I must have had a puzzled look on my face, because he said, "I'm making myself say it that way, because that's how everybody who comes into the store says it, and they think I'm the one saying it wrong. I don't have time to explain over and over." (Same with Thonet, by the way. People will almost become irate about that one.)
A little over two years ago, noticing that the pronunciation of designer names was a frequent topic on many design sites, I decided to start researching names and come up with an unofficial pronunciation guide. I first posted the guide in May of 2011. Since then, it's grown to include almost 100 names of designers and companies.
The pronunciations are the result of my emailing companies and asking them for phonetic spellings of their company names or designers with whom they'd had close dealings. I've also emailed universities designers attended or at which they lectured or where experts on a particular designer are employed. Whenever possible, I've asked family members of designers. (To date, I've been in touch, either by email or by phone, with almost a dozen spouses, children or grandchildren of famous designers, many of whom have contacted me after reading one of my posts about a relative.) I've also used several sites that obtain pronunciations from native speakers of the countries where the designers were born.
Some of you might be wondering why I think BOFF-man is the correct pronunciation of the name. That's a fair question. In that particular case, I contacted Brigham Young University, where Baughman established the Department of Environmental Design in 1969. He served as chair of that department and adjunct professor for several years and later acted as a senior lecturer. Baughman's legacy is quite important to the school, and his death in 2003 leaves him in the very recent memory of his former colleagues.

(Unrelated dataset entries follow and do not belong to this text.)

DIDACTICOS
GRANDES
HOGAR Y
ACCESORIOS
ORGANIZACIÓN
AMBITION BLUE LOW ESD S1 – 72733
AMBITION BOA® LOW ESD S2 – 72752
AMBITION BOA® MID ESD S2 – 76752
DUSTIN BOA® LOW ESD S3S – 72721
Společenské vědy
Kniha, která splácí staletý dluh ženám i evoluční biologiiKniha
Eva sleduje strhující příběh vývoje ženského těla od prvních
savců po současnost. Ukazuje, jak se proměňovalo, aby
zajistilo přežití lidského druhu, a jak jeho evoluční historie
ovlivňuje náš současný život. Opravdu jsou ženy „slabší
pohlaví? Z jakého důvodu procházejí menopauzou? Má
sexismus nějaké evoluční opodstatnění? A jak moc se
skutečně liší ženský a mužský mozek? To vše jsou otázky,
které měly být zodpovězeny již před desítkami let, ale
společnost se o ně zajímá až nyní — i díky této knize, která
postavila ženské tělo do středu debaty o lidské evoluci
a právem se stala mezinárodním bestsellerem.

The school responded immediately...and emphatically...giving MY-low BOFF-man as the phonetic spelling of the name. Also, the Thayer Coggin, a company with whom Baughman had a 50-year relationship, shows the pronunciation of BOFF-man in his biography on their website. (I've also heard people insist that his first name is pronounced MEE-low, but BYU says no.)

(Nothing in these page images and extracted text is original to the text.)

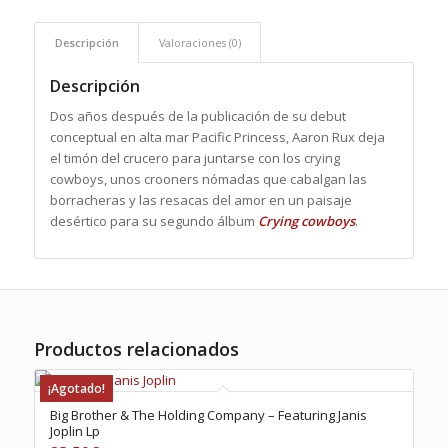
Descripción
Valoraciones (0)
Descripción
Dos años después de la publicación de su debut
conceptual en alta mar Pacific Princess, Aaron Rux deja
el timón del crucero para juntarse con los crying
cowboys, unos crooners nómadas que cabalgan las
borracheras y las resacas del amor en un paisaje
desértico para su segundo álbum
Crying cowboys
.
Productos relacionados
¡Agotado!
Big Brother & The Holding Company – Featuring Janis
Joplin Lp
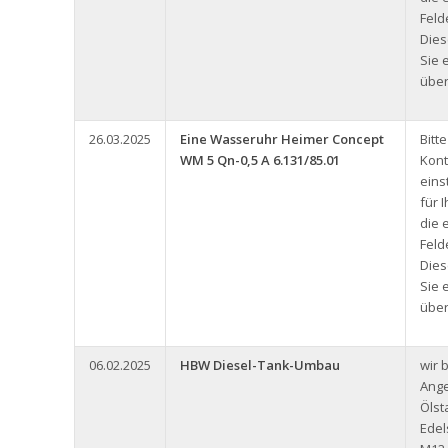
Feld
Dies
Sie 
über
26.03.2025
Eine Wasseruhr Heimer Concept
Bitt
WM 5 Qn-0,5 A 6.131/85.01
Kont
eins
für 
die 
Feld
Dies
Sie 
über
06.02.2025
HBW Diesel-Tank-Umbau
wir 
Ange
Ölst
Edel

Finally, you may be wondering why it matters. I've known people who have argued vociferously that Eames is pronounced AMES, although there are countless videos featuring people who actually worked in the Eames Office and knew the famous couple personally, and they all pronounce it with a long E.
|Ray and Charles Eames|
Also, ask 10 mid-century lovers how to pronounce Hans Wegner's name, and you'll get 10 different answers. In the case of Wegner, I contacted the firm of Carl Hansen and Son, a company that has produced his chairs since 1949. Their response to me was immediate and made the multiple pronunciation situation more understandable, since they admitted that outside Denmark they officially used VEG-ner, but inside Denmark, they officially pronounced it VEE-ner.

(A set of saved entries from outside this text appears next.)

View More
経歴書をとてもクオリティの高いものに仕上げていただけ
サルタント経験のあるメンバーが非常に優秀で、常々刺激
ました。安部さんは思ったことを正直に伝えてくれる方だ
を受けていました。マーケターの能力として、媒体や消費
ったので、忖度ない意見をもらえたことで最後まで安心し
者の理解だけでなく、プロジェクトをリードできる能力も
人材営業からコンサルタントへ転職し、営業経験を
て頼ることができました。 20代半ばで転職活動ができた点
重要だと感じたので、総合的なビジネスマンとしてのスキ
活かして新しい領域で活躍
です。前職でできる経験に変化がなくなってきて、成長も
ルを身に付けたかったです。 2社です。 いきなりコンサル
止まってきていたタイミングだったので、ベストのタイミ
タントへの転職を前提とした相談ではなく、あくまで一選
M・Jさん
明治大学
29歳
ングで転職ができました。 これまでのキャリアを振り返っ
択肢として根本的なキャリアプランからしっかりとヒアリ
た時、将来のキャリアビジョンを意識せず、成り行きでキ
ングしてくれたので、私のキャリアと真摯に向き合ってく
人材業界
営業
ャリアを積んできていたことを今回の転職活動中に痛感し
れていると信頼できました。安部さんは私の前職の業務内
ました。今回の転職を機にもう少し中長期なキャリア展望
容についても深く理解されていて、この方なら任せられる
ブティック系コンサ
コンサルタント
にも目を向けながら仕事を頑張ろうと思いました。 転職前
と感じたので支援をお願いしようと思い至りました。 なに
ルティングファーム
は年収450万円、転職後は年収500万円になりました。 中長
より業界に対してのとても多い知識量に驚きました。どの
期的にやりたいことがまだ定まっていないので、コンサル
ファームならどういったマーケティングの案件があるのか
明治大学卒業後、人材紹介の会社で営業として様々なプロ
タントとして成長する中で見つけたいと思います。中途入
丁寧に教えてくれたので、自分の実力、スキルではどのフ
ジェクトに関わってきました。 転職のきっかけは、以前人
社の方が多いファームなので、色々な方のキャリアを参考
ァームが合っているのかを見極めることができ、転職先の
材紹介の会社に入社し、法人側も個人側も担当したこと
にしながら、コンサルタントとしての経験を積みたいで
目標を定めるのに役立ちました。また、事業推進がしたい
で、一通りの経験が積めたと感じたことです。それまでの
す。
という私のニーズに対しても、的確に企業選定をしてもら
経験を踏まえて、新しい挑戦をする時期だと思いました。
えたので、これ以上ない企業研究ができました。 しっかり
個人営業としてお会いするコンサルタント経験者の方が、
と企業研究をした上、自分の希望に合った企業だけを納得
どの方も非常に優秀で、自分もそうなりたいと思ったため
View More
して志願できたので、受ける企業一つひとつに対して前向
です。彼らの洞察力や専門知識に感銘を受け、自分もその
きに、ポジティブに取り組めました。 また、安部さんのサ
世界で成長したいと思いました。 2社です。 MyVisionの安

I've read comments from people who think it sounds snobbish and pretentious to pronounce the names the way the designers themselves pronounced their own names, but I disagree. I grew up with a name that everyone mispronounced. I've been called Danna, Donna, Deena, Dinah and Diana...and have never figured out how people get all that out of a name as simple as Dana (DAY-na). In fact, I have a former brother-in-law who still calls me Deena after 40+ years, so admittedly I may be overly sensitive, but I believe it shows respect for the memory of a designer, as well as to surviving family members, to give the original pronunciation at least a good try. How do you feel when people mispronounce your name? Do you correct them?
Where do you stand on the subject? Do you correct people when they mispronounce your name? Do you try to learn correct pronunciations of designers' names, or do you agree with the camp that says it doesn't matter?